SYSDBA and SYSOPER System Privileges

SYSDBA and SYSOPER are administrative privileges required to perform high-level administrative operations such as creating, starting up, shutting down, backing up, or recovering the database. The SYSDBA system privilege is for fully empowered database administrators and the SYSOPER system privilege allows a user to perform basic operational tasks, but without the ability to look at user data.

The SYSDBA and SYSOPER system privileges allow access to a database instance even when the database is not open. Control of these privileges is therefore completely outside of the database itself. This control enables an administrator who is granted one of these privileges to connect to the database instance to start the database.

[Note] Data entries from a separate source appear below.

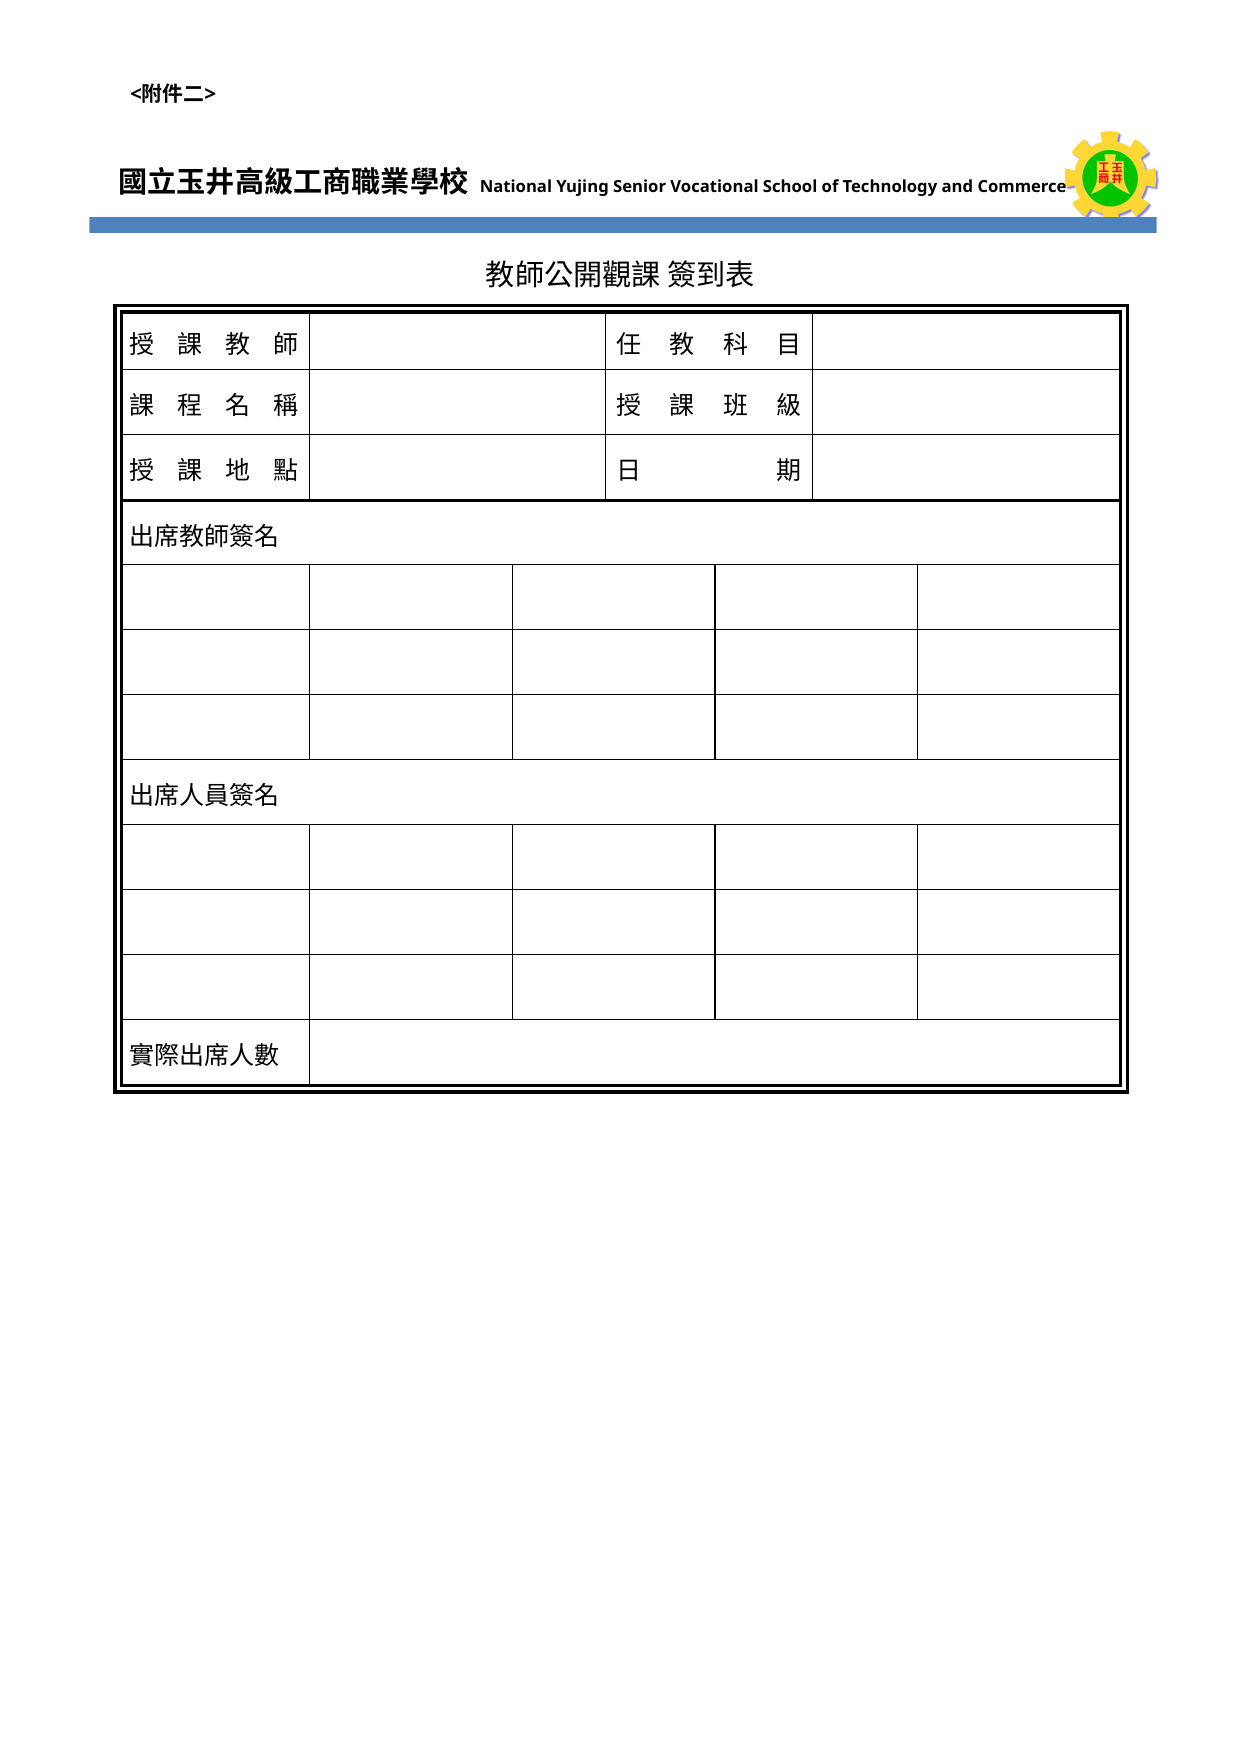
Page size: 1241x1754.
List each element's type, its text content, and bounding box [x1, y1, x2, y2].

table_cell [310, 565, 512, 629]
table_cell [716, 890, 917, 954]
table_cell [310, 370, 605, 434]
table_cell [716, 695, 917, 759]
table_cell 實際出席人數 [123, 1020, 309, 1084]
table_cell [513, 630, 714, 694]
table_header [310, 314, 605, 369]
table_cell [813, 370, 1119, 434]
table_cell [716, 825, 917, 889]
table_cell [918, 890, 1119, 954]
table_cell [310, 1020, 1119, 1084]
table_cell 出席教師簽名 [123, 502, 1119, 564]
table_cell [513, 565, 714, 629]
text 教師公開觀課 簽到表 [118, 251, 1122, 294]
table_cell [123, 630, 309, 694]
table_cell [918, 825, 1119, 889]
text 國立玉井高級工商職業學校 National Yujing Senior Vocational School of Technology and Commerce [118, 166, 1064, 199]
table_cell [716, 955, 917, 1019]
table_cell [310, 630, 512, 694]
table_cell [513, 825, 714, 889]
table_cell [310, 695, 512, 759]
table_cell [513, 955, 714, 1019]
picture [1064, 131, 1159, 227]
table_cell 出席人員簽名 [123, 760, 1119, 824]
table_header 授課教師 [118, 307, 309, 369]
table_cell [310, 955, 512, 1019]
table_cell [716, 565, 917, 629]
table_header 任教科目 [606, 314, 812, 369]
table_cell [813, 435, 1119, 499]
table_cell 日期 [606, 435, 812, 499]
table_cell [513, 890, 714, 954]
table_cell [123, 955, 309, 1019]
table_cell [918, 695, 1119, 759]
table_cell [918, 955, 1119, 1019]
table_cell [123, 825, 309, 889]
text <附件二> [130, 77, 224, 107]
table_cell [310, 435, 605, 499]
table_cell [310, 890, 512, 954]
table_cell [123, 695, 309, 759]
table_cell [918, 565, 1119, 629]
table_cell [123, 890, 309, 954]
table_cell 授課地點 [123, 435, 309, 499]
table_cell 課程名稱 [123, 370, 309, 434]
table_cell [716, 630, 917, 694]
table_cell [123, 565, 309, 629]
table_header [813, 314, 1119, 369]
table_cell [513, 695, 714, 759]
table_cell 授課班級 [606, 370, 812, 434]
table_header [812, 307, 1124, 369]
table_cell [918, 630, 1119, 694]
table_cell [310, 825, 512, 889]
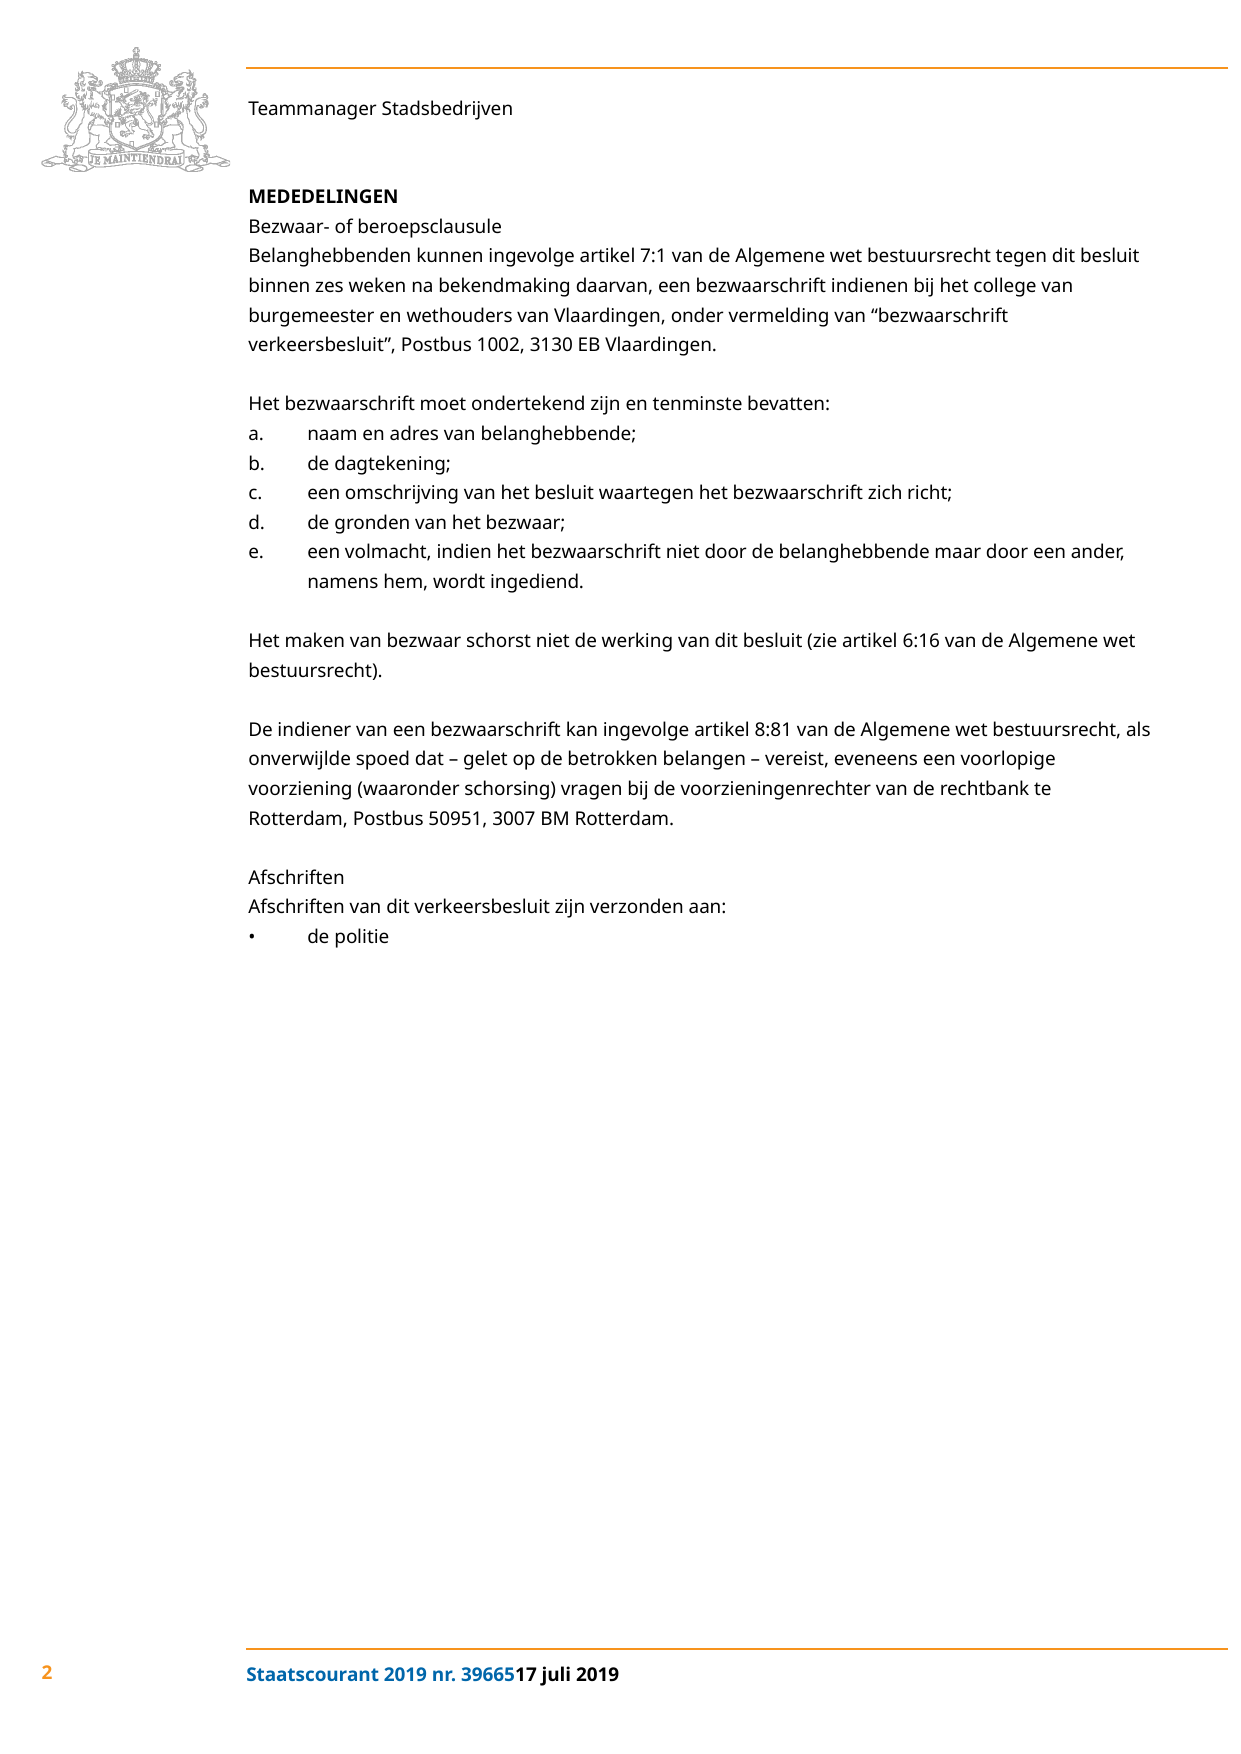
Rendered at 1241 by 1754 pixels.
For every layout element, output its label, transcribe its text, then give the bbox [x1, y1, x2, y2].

You can also think of the SYSDBA and SYSOPER privileges as types of connections that enable you to perform certain database operations for which privileges cannot be granted in any other way. For example, if you have the SYSDBA privilege, then you can connect to the database using AS SYSDBA.

The SYS user is automatically granted the SYSDBA privilege upon installation. When you log in as user SYS, you must connect to the database as SYSDBA or SYSOPER. Connecting as a SYSDBA user invokes the SYSDBA privilege; connecting as SYSOPER invokes the SYSOPER privilege. Oracle Enterprise Manager Database Control does not permit you to log in as user SYS without connecting as SYSDBA or SYSOPER.

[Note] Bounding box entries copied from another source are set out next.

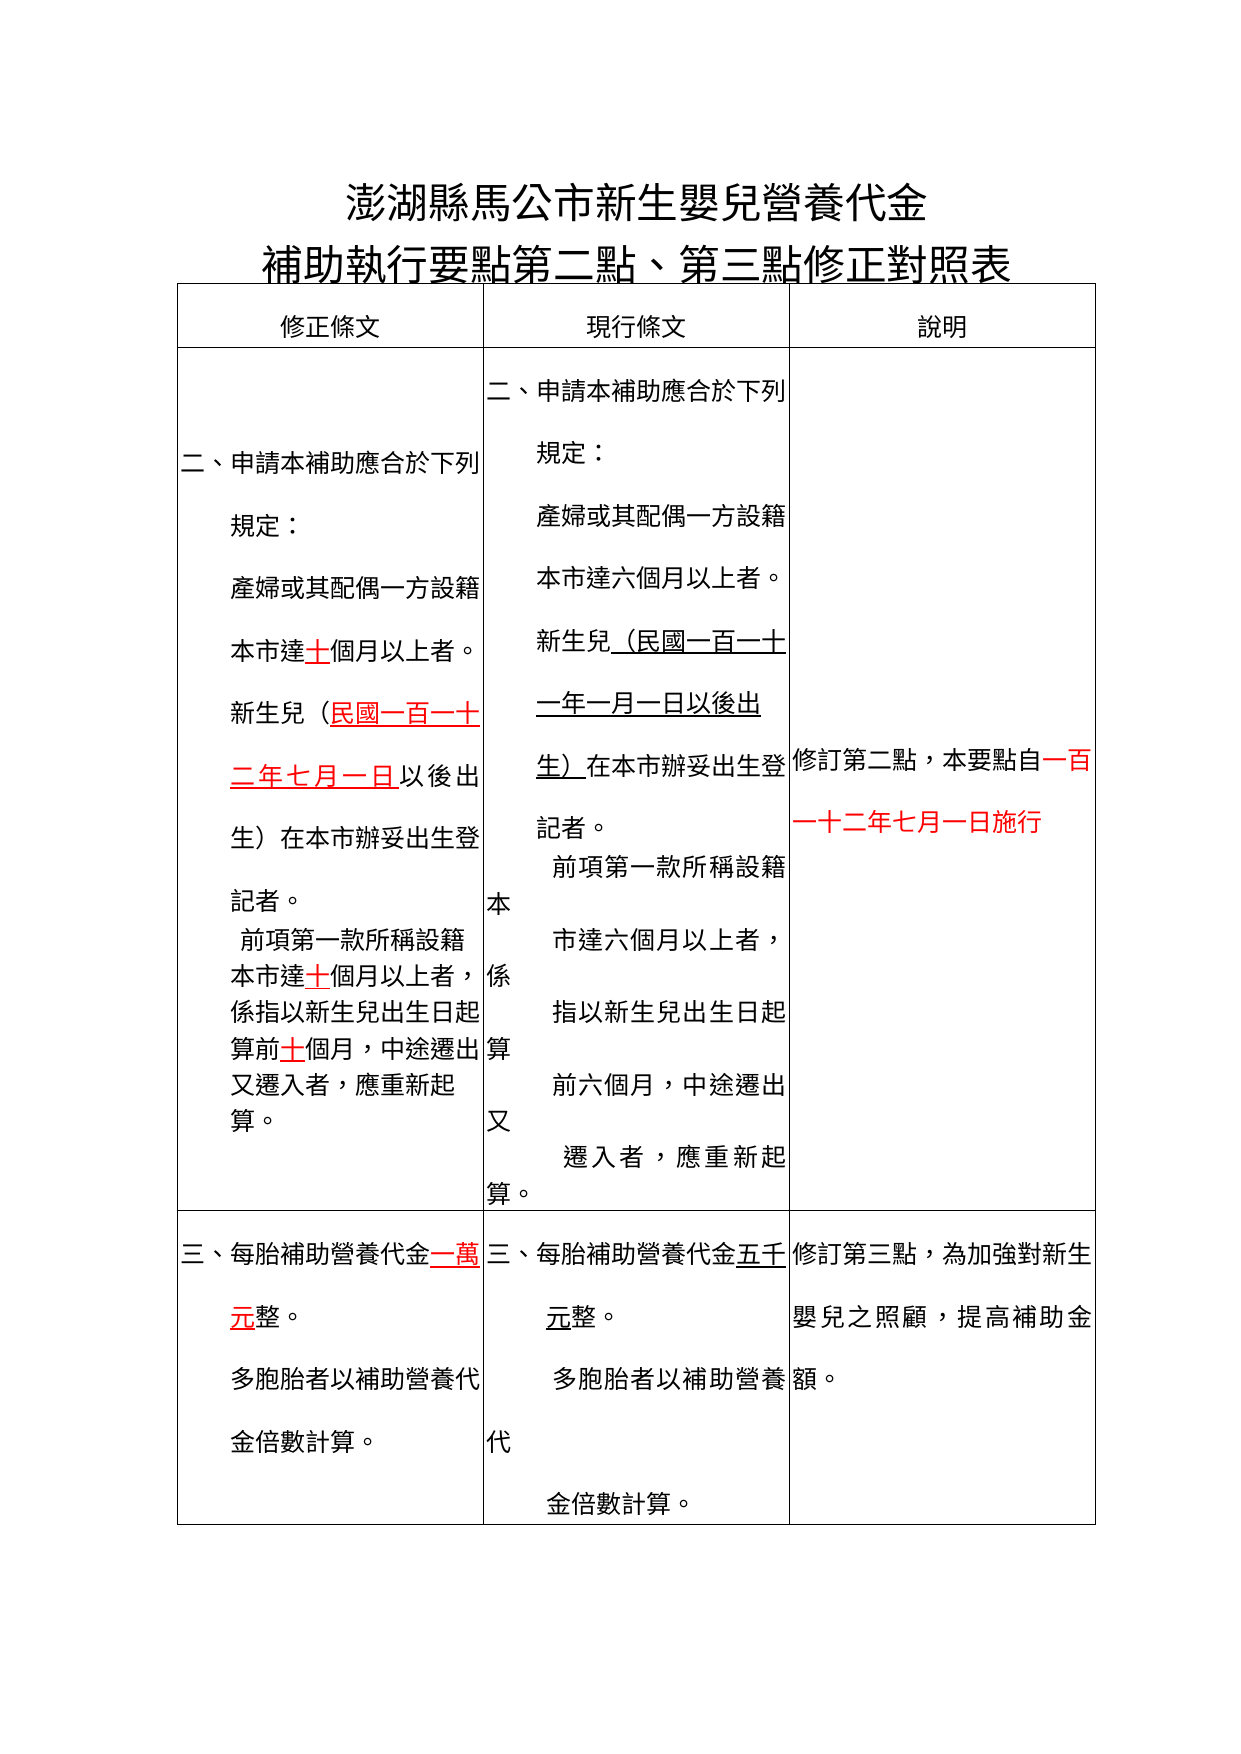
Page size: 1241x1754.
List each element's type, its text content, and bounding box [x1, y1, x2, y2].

table_cell 修正條文 [178, 284, 483, 347]
table_cell 二、申請本補助應合於下列規定： 產婦或其配偶一方設籍本市達十個月以上者。 新生兒（民國一百一十二年七月一日以後出生）在本市辦妥出生登記者。 前項第一款所稱設籍本市達十個月以上者，係指以新生兒出生日起算前十個月，中途遷出又遷入者，應重新起算。 [178, 348, 483, 1210]
table_cell 修訂第三點，為加強對新生嬰兒之照顧，提高補助金額。 [790, 1211, 1095, 1524]
table_cell 說明 [790, 284, 1095, 347]
table_cell 現行條文 [484, 284, 789, 347]
table_header 澎湖縣馬公市新生嬰兒營養代金 補助執行要點第二點、第三點修正對照表 [177, 158, 1096, 283]
table_cell 三、每胎補助營養代金五千 元整。 多胞胎者以補助營養代 金倍數計算。 [484, 1211, 789, 1524]
table_cell 三、每胎補助營養代金一萬 元整。 多胞胎者以補助營養代 金倍數計算。 [178, 1211, 483, 1524]
table_cell 二、申請本補助應合於下列規定： 產婦或其配偶一方設籍本市達六個月以上者。 新生兒（民國一百一十一年一月一日以後出生）在本市辦妥出生登記者。 前項第一款所稱設籍本 市達六個月以上者，係 指以新生兒出生日起算 前六個月，中途遷出又 遷入者，應重新起算。 [484, 348, 789, 1210]
table_cell 修訂第二點，本要點自一百一十二年七月一日施行 [790, 348, 1095, 1210]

When you connect with the SYSDBA or SYSOPER privilege, you connect with a default schema, not with the schema that is generally associated with your user name. For SYSDBA this schema is SYS; for SYSOPER the schema is PUBLIC.


An example of a major difference between SYS (or any other SYSDBA connection) and every other user: SYS can't do consistent read. One implication of this (there are others) is that you can't do a CONSISTENT=Y export as SYS using the old exp utility.

Oracle employee and expert Tom Kyte is of the opinion that you should rarely ever use either one. Regarding SYS, he points out that it works differently as the example above indicates, but more generally he considers them to be "owned" by Oracle Corporation. If you make a change or add something in either schema and a problem occurs (e.g., a database upgrade fails), I suspect Oracle Support's answer would be, "You shouldn't have done that."


This sounds as if the poster is saying that there are only two ways to connect:

"There are two ways to connect to Oracle as a administrator using sqlplus:

sqlplus sys as sysdba
sqlplus system/manager"

An administrator account is any Oracle user account with either the SYSDBA privilege or the DBA role. SYS is a predefined user with SYSDBA, and SYSTEM is a predefined user with DBA. If there are n administrator accounts in a database, then there are n users who can connect with administrator privileges (by definition)--there are not just two of them.

Another point concerns SQL*Plus. You can connect as SYS using OS authentication at the OS prompt: sqlplus / as sysdba. You can also start SQL*Plus and then CONNECT / AS SYSDBA. You can specify a password at the OS prompt, in a CONNECT statement, or have SQL*Plus prompt you for it. You can use a net service name. You can (and should) change the SYSTEM password. And so on.

What the poster meant to say, I think, is that there are at least two administrator accounts in an Oracle database, and if SYSTEM has the default password, and if OS authentication is set up, then these are two (of many) examples of how SYS and SYSTEM can log in to the database using SQL*Plus.

The question of the difference between SYS and SYSTEM is different and has been answered.